One of the great things about Ithaca is the many opportunities for members of the community to experience the wonders of higher learning. This weekend, the annual Light in Winter festival is under way, with “Connections” as the 2007 theme (the have a blog for more information). LIW’s artistic director describes the weekend-long series of activities as:
Our 2007 festival features “connections” between us and the world we live in: music and art, engineering and sound, the smallest components of matter and the visible world, physics and movement, our actions and their effect on our planet, the brain and the senses, animal whispers and film sound.

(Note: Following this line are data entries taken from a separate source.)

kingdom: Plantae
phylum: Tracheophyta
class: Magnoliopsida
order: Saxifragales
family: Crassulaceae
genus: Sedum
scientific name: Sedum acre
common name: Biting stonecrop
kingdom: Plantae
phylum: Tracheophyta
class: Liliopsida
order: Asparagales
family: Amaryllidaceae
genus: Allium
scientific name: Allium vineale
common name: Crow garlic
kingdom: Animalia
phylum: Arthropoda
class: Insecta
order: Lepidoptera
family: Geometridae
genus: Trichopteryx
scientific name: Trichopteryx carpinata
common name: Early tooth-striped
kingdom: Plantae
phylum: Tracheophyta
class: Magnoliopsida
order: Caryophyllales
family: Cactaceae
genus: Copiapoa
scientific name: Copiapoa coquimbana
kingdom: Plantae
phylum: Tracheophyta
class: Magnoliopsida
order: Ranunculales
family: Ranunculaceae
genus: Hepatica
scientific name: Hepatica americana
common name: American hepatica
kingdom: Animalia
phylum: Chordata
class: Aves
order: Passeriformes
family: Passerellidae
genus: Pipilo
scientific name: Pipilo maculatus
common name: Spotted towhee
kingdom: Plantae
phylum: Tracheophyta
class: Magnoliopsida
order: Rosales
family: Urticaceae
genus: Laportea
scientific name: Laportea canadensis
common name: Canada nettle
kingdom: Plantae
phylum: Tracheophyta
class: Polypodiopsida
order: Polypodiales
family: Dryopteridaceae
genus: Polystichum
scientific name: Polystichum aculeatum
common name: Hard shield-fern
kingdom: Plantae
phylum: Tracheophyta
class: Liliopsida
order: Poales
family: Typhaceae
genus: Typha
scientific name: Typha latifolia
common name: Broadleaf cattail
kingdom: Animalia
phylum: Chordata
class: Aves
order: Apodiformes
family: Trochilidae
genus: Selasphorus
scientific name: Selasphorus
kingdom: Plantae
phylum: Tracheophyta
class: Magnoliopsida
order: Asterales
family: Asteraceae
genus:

Long-time Ithaca resident Carl Sagan once said: “Somewhere something incredible is waiting to be known.” During the Festival weekend, we embrace the excitement of discovery and celebrate the connections between science and the arts. We hope you enjoy our weekend festival that will inspire your own curiosity and creativity. Light in Winter is your world… illuminated.
The festival program is chock-full of fun events:
This morning, I went to see Andrew Revkin’s talk, covering his life-long odyssey concerning science journalism, and climate change coverage in particular. He was also signing copies of his new book, The North Pole Was Here: Puzzles and Perils at the Top of the World, and sung a song with his guitar titled “Liberated Carbon.”
I’ll miss Harvard theoretical physicist Lisa Randall’s talk “Warped Passages,” unfortunately.
I will make it to a book signing and presentation by Cornell sstronomer Jim Bell, for his book Postcards From Mars.
Then there’s a talk on the senses of smell and taste by Cornell biochemist Terry Acree, titled “Wine and the Mind.”
And tomorrow, a group of events on “The Science of Snow,” and “Birds that Roar,” among others.